Hi maycky76,
deine Einleitung ist durchaus okay. Ob sie nun eher gut oder eher durchschnittlich ist, kommt darauf an, wo du dich bewirbst. Stadt/Land, große/kleine Firma etc. Ich erlaube mir dir ein paar Tipps zu geben. Vielleicht sind sie nützlich für dich.
Richtigen Ansprechpartner finden
Mir fällt auf, dass du das Anschreiben an "Sehr geehrte Damen und Herren" richtest. Versuche doch herauszufinden, wer in der entsprechenden Firma die Personalentscheidungen trifft bzw. wer zuständig ist für deine Bewerbung. Eine persönliche Ansprache zeigt, dass du dich informiert hast und du gelangst (wenn du dein Schreiben auch entsprechend adressierst) viel eher zur richtigen Person.
Sich auf die Firma einstellen
Die Einleitung einer Bewerbung ist natürlich wichtig. Achte darauf, dass du die wichtigsten Informationen in aller Deutlichkeit und in kurzen klaren Sätzen einbindest. Dabei darfst du dich dennoch bereits an dieser Stelle gut verkaufen und Sympathie erwecken. Sympathie ist nichts anderes als "Ähnlichkeit". Du kannst Sympathie hervorrufen in dem du dich mit dem Unternehmen auseinandersetzt und dich fragst, was ihnen wichtig ist.

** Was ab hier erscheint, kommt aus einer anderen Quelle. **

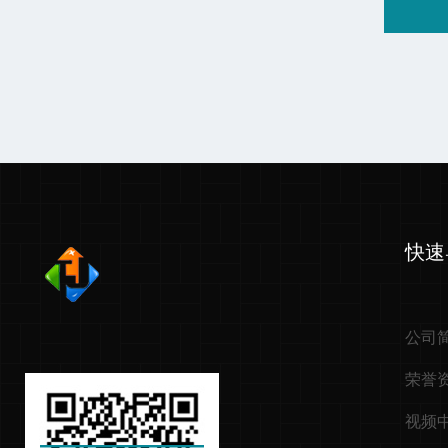
快速
公司
荣誉
视频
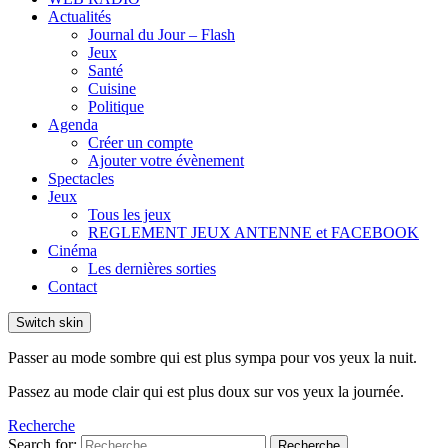
Actualités
Journal du Jour – Flash
Jeux
Santé
Cuisine
Politique
Agenda
Créer un compte
Ajouter votre évènement
Spectacles
Jeux
Tous les jeux
REGLEMENT JEUX ANTENNE et FACEBOOK
Cinéma
Les dernières sorties
Contact
Switch skin
Passer au mode sombre qui est plus sympa pour vos yeux la nuit.
Passez au mode clair qui est plus doux sur vos yeux la journée.
Recherche
Search for:
Recherche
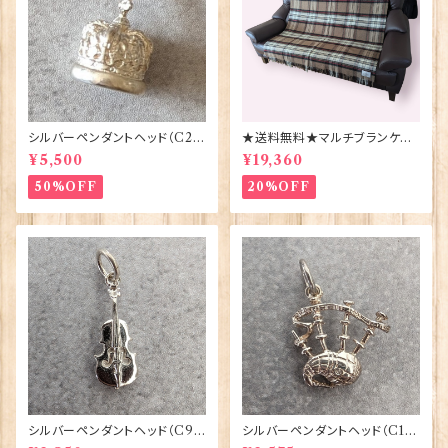
シルバーペンダントヘッド（C29
★送料無料★マルチブランケット
1）王冠 ORTAK 70165
【CAMEL STEWART】Bront
¥5,500
¥19,360
e by Moon 00185-A
50%OFF
20%OFF
シルバーペンダントヘッド（C9
シルバーペンダントヘッド（C1
3）バイオリン ORTAK 70160
9）バグパイプ ORTAK 70158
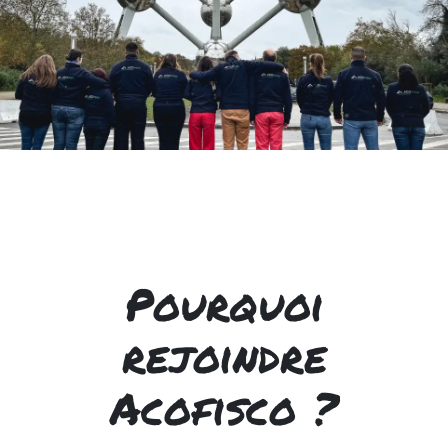
Pourquoi
rejoindre
Acofisco ?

Bedenke, dass die Aufmerksamkeitsspanne von Personalentscheidern variiert. In großen Firmen wird oft nach bestimmten (oft vordefinierten) Fakten gesucht - diese sollen auf den ersten Blick erkannt werden können. Es muss sofort ersichtlich sein: Bringt die Person mit, was wir in erster Linie erwarten. Informiere dich auf jeden Fall über die Firma und sieh dir deren Broschüren, Webseiten etc. an. Wie schreiben sie? Welche Philosophie verfolgen sie wirklich? Bei vielen Firmen kann es sich als Vorteil erweisen, wenn du deren Werte studierst und dich auf diese einstellst. Viele traditionelle, ländliche, kleinere Betriebe am Land oder Unternehmen, die ihre eigenen Werte verwirklicht sehen möchten, kannst du durchaus beeindrucken mit einer Bewerbung, die nicht so "minimalistisch" ist, wie es heutzutage modern geworden ist.

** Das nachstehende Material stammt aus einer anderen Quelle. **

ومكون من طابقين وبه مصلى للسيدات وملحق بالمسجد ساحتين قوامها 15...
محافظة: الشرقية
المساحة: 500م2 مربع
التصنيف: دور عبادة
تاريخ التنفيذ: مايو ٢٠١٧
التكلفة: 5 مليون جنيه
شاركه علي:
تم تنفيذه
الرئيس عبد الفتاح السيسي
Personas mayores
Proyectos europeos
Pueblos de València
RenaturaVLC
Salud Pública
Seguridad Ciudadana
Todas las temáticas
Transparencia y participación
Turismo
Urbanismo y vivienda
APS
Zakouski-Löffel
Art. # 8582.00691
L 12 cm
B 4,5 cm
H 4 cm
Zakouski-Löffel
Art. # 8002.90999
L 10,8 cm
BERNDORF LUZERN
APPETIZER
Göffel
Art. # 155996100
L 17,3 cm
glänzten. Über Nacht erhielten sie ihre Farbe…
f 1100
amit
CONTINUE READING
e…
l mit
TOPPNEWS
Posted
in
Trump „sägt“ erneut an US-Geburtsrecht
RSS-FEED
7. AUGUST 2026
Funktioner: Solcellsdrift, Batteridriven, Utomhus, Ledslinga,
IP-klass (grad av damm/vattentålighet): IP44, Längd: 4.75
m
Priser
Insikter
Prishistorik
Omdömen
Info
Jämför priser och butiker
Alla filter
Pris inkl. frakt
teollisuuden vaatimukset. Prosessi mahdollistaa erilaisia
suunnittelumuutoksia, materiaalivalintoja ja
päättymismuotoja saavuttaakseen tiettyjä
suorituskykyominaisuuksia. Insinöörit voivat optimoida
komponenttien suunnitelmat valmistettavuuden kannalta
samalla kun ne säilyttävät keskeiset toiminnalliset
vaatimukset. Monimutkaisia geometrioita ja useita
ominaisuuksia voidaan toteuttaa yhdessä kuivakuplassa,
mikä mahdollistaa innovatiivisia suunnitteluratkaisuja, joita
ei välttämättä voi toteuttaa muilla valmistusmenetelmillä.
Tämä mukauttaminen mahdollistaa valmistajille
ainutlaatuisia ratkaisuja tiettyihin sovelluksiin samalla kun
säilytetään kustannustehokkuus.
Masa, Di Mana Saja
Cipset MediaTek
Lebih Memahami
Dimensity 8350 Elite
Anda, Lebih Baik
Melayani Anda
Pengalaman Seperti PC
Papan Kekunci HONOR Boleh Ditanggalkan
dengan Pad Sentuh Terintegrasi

Echte Informationen liefern
Informationen, die keine sind - also nichts Neues erzählen - kann man dennoch getrost weglassen. Das sind Lückenfüller, die Platz für das verschwenden, was die Firma über dich wissen möchte und/oder das, was du vermitteln möchtest. Versuche die Fragen, die das Unternehmen hat sofort zu beantworten. Mache "ehrliche" Werbung für dich und beschreibe, was du kannst.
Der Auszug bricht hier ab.